I'm not familiar with input bias current... Im just reaching my first birthday of DIY.

thanks
--richie
 
[quote author="capnspoony"]yes sorry it is 6db and it is the winding ration I was talking about.

what do you mean by gain = 4x? just four times the amount? Or does that x hold some value?[/quote]

No, I'm talking about 4 times. For voltages, db gain = 20 x log (Vout / Vin). The log of 4 is about 0.6; 20 x 0.6 = 12dB. So a gain of 4x = +12dB.

To wire an opamp with unity gain I simply have a wire from the output to the minus inpur, correct?

Only for a non-inverting stage. Non-inverting stages have a gain of (Rfeedback / Rinput) +1. Rfeedback is the resistor from the - terminal to the output; Rinput is the resistor from the - terminal to ground. So if, for example, Rinput is 2.5k and Rfeedback is 7.5k, gain is (7.5 / 2.5) + 1, or 3 + 1, or 4. Which is 12dB, as described above.

For an inverting stage, the math is different. There, the gain is equal to -1 x (Rfeedback / Rinput), where Rinput is now the resistor going from the input to the - terminal. So if Rinput and Rfeedback are both 10k, gain is -1 x (10k / 10k) = -1. The - sign means the signal's polarity is inverted.

So if you put a non-inverting amplifier after your passive network and feed its output to pin 2 on your XLR output jack and also to the input of an inverting amplifier, whose output goes to pin 3 on your XLR output jack, you'll get an output signal on pin 2 which is 12dB greater than the input to that opamp, and a signal of equal level but opposite polarity on pin 3. The double signal (balanced) is the equivalent of 6dB additional gain, so your total is 18dB of makeup gain, which is what you need.

I'm not familiar with input bias current... Im just reaching my first birthday of DIY.
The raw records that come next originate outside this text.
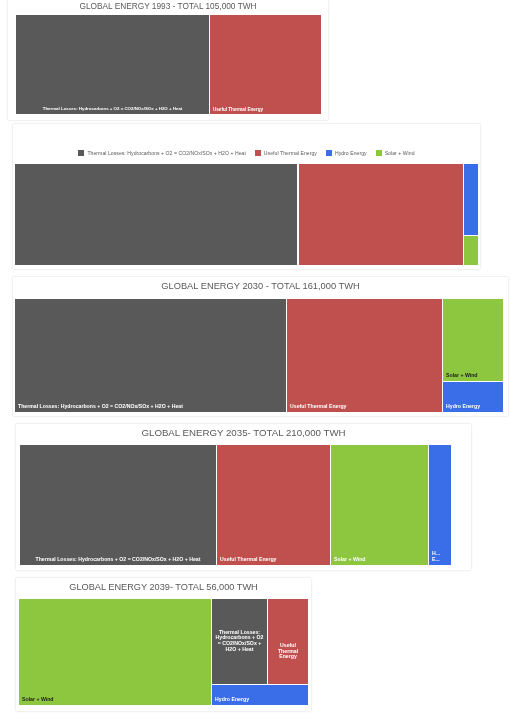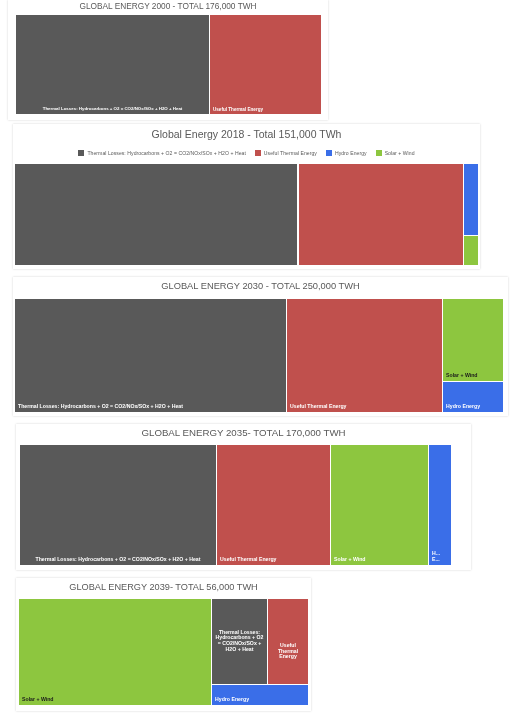--- a/index.html
+++ b/index.html
@@ -51,34 +51,33 @@
     word-break:break-word;
   }
   .cell-label.dark-text{color:#1a1a1a;}
   .cell-label.center{text-align:center;left:2px;right:2px;}
   .cell-label.mid{bottom:auto;top:50%;transform:translateY(-50%);}
 </style>
 </head>
 <body>
 
 <div class="panel" style="left:8px;top:0px;width:320px;height:120px;">
-  <div class="chart-title" style="top:1px;font-size:8.3px;">GLOBAL ENERGY 2000 - TOTAL  176,000 TWH</div>
+  <div class="chart-title" style="top:1px;font-size:8.3px;">GLOBAL ENERGY 1993 - TOTAL  105,000 TWH</div>
   <div class="plot" style="left:8px;top:15px;width:305px;height:99px;">
     <div class="cell" style="left:0;top:0;width:193px;height:99px;background:#595959;">
       <div class="cell-label center" style="font-size:4.4px;">Thermal Losses: Hydrocarbons + O2  =  CO2/NOx/SOx + H2O + Heat</div>
     </div>
     <div class="cell" style="left:194px;top:0;width:120px;height:99px;background:#c0504d;">
       <div class="cell-label" style="font-size:4.6px;">Useful Thermal Energy</div>
     </div>
 
   </div>
 </div>
 
 <div class="panel" style="left:13px;top:124px;width:467px;height:145px;">
-  <div class="chart-title" style="top:4px;font-size:10.5px;">Global Energy 2018 - Total  151,000 TWh</div>
   <div class="legend" style="top:26px;">
     <span class="legend-item">
       <span class="legend-swatch" style="background:#595959;"></span>
       <span class="legend-label">Thermal Losses: Hydrocarbons + O2  =  CO2/NOx/SOx + H2O + Heat</span>
     </span>
     <span class="legend-item">
       <span class="legend-swatch" style="background:#c0504d;"></span>
       <span class="legend-label">Useful Thermal Energy</span>
     </span>
     <span class="legend-item">
@@ -92,39 +91,39 @@
   </div>
   <div class="plot" style="left:2px;top:40px;width:463px;height:101px;">
     <div class="cell" style="left:0;top:0;width:282px;height:101px;background:#595959;"></div>
     <div class="cell" style="left:284px;top:0;width:164px;height:101px;background:#c0504d;"></div>
     <div class="cell" style="left:449px;top:0;width:17px;height:71px;background:#3a6ee8;"></div>
     <div class="cell" style="left:449px;top:72px;width:17px;height:29px;background:#8dc63f;"></div>
   </div>
 </div>
 
 <div class="panel" style="left:13px;top:277px;width:495px;height:139px;">
-  <div class="chart-title" style="top:4px;font-size:9.3px;">GLOBAL ENERGY 2030 - TOTAL  250,000 TWH</div>
+  <div class="chart-title" style="top:4px;font-size:9.3px;">GLOBAL ENERGY 2030 - TOTAL  161,000 TWH</div>
   <div class="plot" style="left:2px;top:22px;width:490px;height:113px;">
     <div class="cell" style="left:0;top:0;width:271px;height:113px;background:#595959;">
       <div class="cell-label" style="font-size:5.2px;">Thermal Losses: Hydrocarbons + O2  =  CO2/NOx/SOx + H2O + Heat</div>
     </div>
     <div class="cell" style="left:272px;top:0;width:155px;height:113px;background:#c0504d;">
       <div class="cell-label" style="font-size:5.2px;">Useful Thermal Energy</div>
     </div>
     <div class="cell" style="left:428px;top:0;width:60px;height:82px;background:#8dc63f;">
       <div class="cell-label dark-text" style="font-size:5.2px;">Solar + Wind</div>
     </div>
     <div class="cell" style="left:428px;top:83px;width:60px;height:30px;background:#3a6ee8;">
       <div class="cell-label" style="font-size:5.2px;">Hydro Energy</div>
     </div>
   </div>
 </div>
 
 <div class="panel" style="left:16px;top:424px;width:455px;height:146px;">
-  <div class="chart-title" style="top:3px;font-size:9.7px;">GLOBAL ENERGY 2035- TOTAL  170,000 TWH</div>
+  <div class="chart-title" style="top:3px;font-size:9.7px;">GLOBAL ENERGY 2035- TOTAL  210,000 TWH</div>
   <div class="plot" style="left:4px;top:21px;width:443px;height:120px;">
     <div class="cell" style="left:0;top:0;width:196px;height:120px;background:#595959;">
       <div class="cell-label center" style="font-size:5.2px;">Thermal Losses: Hydrocarbons + O2  =  CO2/NOx/SOx + H2O + Heat</div>
     </div>
     <div class="cell" style="left:197px;top:0;width:113px;height:120px;background:#c0504d;">
       <div class="cell-label" style="font-size:5.2px;">Useful Thermal Energy</div>
     </div>
     <div class="cell" style="left:311px;top:0;width:97px;height:120px;background:#8dc63f;">
       <div class="cell-label" style="font-size:5.2px;">Solar + Wind</div>
     </div>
That explanation takes longer; I suggest finding a copy of Walter Jung's IC Op Amp Cookbook. It's out of print, I think, but a lot of public libraries have it.

Peace,
Paul
 
> inverting amplifier

Why "inverting"? Mostly the ear hardly cares. Reading ahead, you have a transformer, you can always swap two leads and make the overall polarity come out right.

In general, use the non-inverting plan until you find a compelling reason otherwise. It usually can have higher input impedance and lower noise.

Mix-amps, including some active EQs, can be advantageously built inverting. Many other odd corners where inverting is best or simplest. And inverting avoids common-mode distortion, which is real, but went undiscovered for so long I wonder what the problem is for everyday chip-slapping.

> then a passive eq which goes another 12db

Many passive EQs need a load. My old Bogen did nothing unless I hung 600.00 (or 470) ohms on the end.

If the required load scales out to be a happy inverting amp, then it will be simpler than a non-inverting. You need 18dB make-up? That's near 1:10. If the EQ load is 600, then the opamp feedback is 6,000. Seems fine to me.

But FWIW, on my Bogen I used a non-inverting makeup amp. Habit, and also I could modify the EQ load independantly of the make-up gain. I had a 100K input resistor for initial testing, and then I shunted that with 2K, 1K, 470 until the undocumented EQ gave sufficient dips (it was dip-only). Then I could fiddle the gain resistors for overall gain without upsetting the EQ response. It could have been done in less parts, but the gig was only hours away. "Works NOW" was more important than "saved $0.12".